8.8.06

A culpa é dos outros

Caio

A indignação é generalizada, muito embora o compartilhamento da culpa não o seja. Aponta-se o dedo com facilidade para as incomposturas das instituições mas os crimes menores, anões, imperceptíveis à comunidade e por isso mesmo inexistentes na percepção de seus autores, passam sem revolta. Isso, sem dúvida, colabora para que os crimes grandes e de maior repercussão também sejam compreeendidos por esses menores como aceitáveis, e, portanto, isentos de punição. Nesse ciclo, de um ponto que sai da desfaçatez de um delito pequeno e vai até a mesma desfaçatez de um crime grande, trava-se um grande acordo implícito de mal comportamento.

Pegando-se um caso, diga-se, médio nessa percepção de impunidade. O Secretário de Segurança do Estado de São Paulo, Saulo de Castro Abreu Filho, depôs nesta semana na Comissão de Segurança da Assembléia Legislativa do Estado.

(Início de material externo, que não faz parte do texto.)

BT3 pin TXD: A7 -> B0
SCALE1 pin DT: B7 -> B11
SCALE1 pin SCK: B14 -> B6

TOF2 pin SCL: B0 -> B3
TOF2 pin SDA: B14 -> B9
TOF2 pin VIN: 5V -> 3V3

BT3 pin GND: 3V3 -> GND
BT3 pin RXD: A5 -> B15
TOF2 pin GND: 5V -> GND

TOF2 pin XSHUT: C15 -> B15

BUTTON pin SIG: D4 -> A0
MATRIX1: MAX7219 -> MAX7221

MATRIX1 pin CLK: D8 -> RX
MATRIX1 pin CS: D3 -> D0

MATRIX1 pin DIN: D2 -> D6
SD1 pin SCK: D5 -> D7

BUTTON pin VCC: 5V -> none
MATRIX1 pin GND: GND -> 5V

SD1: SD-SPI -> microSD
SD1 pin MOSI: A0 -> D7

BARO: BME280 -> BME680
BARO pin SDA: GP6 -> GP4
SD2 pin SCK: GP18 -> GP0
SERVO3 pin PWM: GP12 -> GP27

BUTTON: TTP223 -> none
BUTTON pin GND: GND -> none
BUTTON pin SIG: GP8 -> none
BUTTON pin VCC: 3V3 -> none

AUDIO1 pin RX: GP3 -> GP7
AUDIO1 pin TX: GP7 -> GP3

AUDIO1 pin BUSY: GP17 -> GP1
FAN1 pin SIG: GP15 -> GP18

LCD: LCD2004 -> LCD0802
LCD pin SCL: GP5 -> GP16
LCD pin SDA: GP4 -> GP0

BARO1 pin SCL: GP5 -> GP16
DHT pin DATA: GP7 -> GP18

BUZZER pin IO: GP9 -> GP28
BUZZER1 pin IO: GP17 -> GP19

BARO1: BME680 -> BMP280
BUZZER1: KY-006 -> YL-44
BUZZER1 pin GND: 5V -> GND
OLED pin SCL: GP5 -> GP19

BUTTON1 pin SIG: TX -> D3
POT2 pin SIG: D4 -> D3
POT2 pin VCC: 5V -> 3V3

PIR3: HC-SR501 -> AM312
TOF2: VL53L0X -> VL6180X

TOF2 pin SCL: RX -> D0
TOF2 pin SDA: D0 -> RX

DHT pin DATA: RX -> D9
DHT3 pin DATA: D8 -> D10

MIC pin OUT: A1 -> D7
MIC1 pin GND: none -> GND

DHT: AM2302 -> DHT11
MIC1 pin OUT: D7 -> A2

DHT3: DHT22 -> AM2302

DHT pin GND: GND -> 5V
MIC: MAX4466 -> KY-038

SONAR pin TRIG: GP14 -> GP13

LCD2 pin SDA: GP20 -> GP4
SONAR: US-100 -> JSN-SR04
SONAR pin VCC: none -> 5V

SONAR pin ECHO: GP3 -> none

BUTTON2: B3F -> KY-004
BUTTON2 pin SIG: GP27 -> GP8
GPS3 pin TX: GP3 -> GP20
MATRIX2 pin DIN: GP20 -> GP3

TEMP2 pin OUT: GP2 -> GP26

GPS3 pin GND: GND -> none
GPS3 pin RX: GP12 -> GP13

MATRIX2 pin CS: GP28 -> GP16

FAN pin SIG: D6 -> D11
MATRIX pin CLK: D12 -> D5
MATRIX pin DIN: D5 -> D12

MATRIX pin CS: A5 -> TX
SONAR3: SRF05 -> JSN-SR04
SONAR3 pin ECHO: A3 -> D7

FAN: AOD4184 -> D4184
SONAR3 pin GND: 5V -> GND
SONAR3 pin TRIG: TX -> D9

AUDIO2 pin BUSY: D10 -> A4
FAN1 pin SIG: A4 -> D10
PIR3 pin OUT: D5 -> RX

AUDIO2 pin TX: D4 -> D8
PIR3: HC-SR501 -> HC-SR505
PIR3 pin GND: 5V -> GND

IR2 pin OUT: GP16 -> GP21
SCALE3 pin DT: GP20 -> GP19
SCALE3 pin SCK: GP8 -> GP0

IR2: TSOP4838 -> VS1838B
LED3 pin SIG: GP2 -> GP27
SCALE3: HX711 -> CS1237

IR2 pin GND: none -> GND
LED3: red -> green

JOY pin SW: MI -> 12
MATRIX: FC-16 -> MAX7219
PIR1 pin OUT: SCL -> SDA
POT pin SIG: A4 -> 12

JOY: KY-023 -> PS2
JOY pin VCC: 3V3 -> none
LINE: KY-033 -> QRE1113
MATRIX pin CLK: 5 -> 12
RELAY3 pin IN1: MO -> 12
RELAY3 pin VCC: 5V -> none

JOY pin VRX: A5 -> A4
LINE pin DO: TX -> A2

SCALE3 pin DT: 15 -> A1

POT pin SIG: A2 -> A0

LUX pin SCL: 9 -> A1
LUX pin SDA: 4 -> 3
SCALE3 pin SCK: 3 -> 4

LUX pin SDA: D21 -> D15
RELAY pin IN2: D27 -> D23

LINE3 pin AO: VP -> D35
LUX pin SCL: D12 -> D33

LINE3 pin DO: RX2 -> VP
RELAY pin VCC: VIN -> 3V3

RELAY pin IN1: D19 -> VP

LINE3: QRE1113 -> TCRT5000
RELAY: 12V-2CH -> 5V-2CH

Tosco que é, e com a segurança pública estadual nas mãos do crime organizado, carregou consigo cerca de 200 policiais militares para aplaudi-lo e vaiar os deputados. O que faziam esses policiais lá, além de compor a claque do machão? Deveriam estar nas ruas, não? cadê as instituições civis? No mesmo balaio talvez. A OAB, na sua sagaz luta pelo impeachment de Lula, faz vista grossa contra os advogadinhos pilantras que ora levam celulares para presos (os advogados “de pobre”) ora vasculham as brechas na legislação para fazer o “planejamento tributário“, que, em outras palavras, trata-se de como enganar o Fisco. Menos imposto para o governo gastar mal, com a vantagem de colocar a culpa no legislador que legislou mal. Eles erram e nós gostamos disso. É bom para o cliente, é bom para o meu bolso.

A Associação Brasileira de Imprensa, voz reinante no Collorgate, preocupa-se mais em fiscalizar jornalistas não-formados que atuam na área do que na qualidade dos textos, das reportagens produzidas e do comércio de interesses que permeia a mídia. Nesse cenário todo, os políticos foram pegos de surpresa com a decisão do TSE de restringir a verticalização. A medida, coerente, visto que barra mais ainda a prostituição partidária no arranjo das alianças, colocou um breque na putaria que vinha sendo armada pelas lideranças das legendas, em especial do PT, PSDB, PFL e PMDB. É um tal de ter PT e PMDB juntos em um lugar, mas em outro serem inimigos. Ou PSDB e PFL amicíssimos lá em cima mas aqui ou acolá se odiando. E lugar em que PT e PSDB são aliados informais então? Sinistro esse país.

E revoltante ver que há meses essa patota toda está com a cabeça nas eleições enquanto o país se debate com todos os seus problemas. Reflexo dessa indiferença é a inércia do Congresso em aprovar qualquer matéria. A única coisa que se aprova a partir de agora neste país é apoio político para outubro. E vem o TSE e bagunça tudo. Revolta idiotas como eu que são obrigados a assistir isso diariamente. Mas que um requintado sentimento de satisfação revanchista ofusca brevemente essa revolta, ofusca sim. É como um jogo em que sabemos que vamos perder, mas se o adverário se complica em algo, rimos.

Aliás, uma correção. Aprovaram nesta semana algo.
Tucanos e pefelistas garantiram o reajuste de 16,6% os salários de aposentados e pensionistas do INSS que ganham mais de um salário mínimo. Impacto adicional de R$ 7 bilhões nas contas públicas. Justo os partidos que criticam tanto o governo pelo descalabro na gerência das contas públicas. E para completar o jogo de cena, o governo petista, antes maior defensor do aumento do salário para aposentados, chiou. Está tudo invertido mesmo.E o pior é que as autoridades são tão ruins de serviço que tiveram quatro anos para fazer alterações nas regras da verticalização. Deixaram para a última hora, aprovaram uma emenda constitucional, mas o princípio da anualidade não permitiu que o fim da verticalização tivesse validade já para este pleito. Trombaram, pois, nas próprias pernas.

O quebra-quebra do sem-terra talvez seja o emblema da semana contra esse desrespeito às instituições e das instituições. Um desrespeito que tem o curioso movimento de duas mãos, já que parte de dentro para fora as atuações incompatíveis com o senso republicano de decência e do que é de fato bom para o país. Como se fosse um pedido para serem atacados. Ou como se fosse o sinal de avalistas do acordão entre nós e eles, cada qual com suas irresponsabilidades cívicas e com a exaltação da regra de que só vale lutar pelo que me trará mais dinheiro e mais poder. A coletividade que se dane.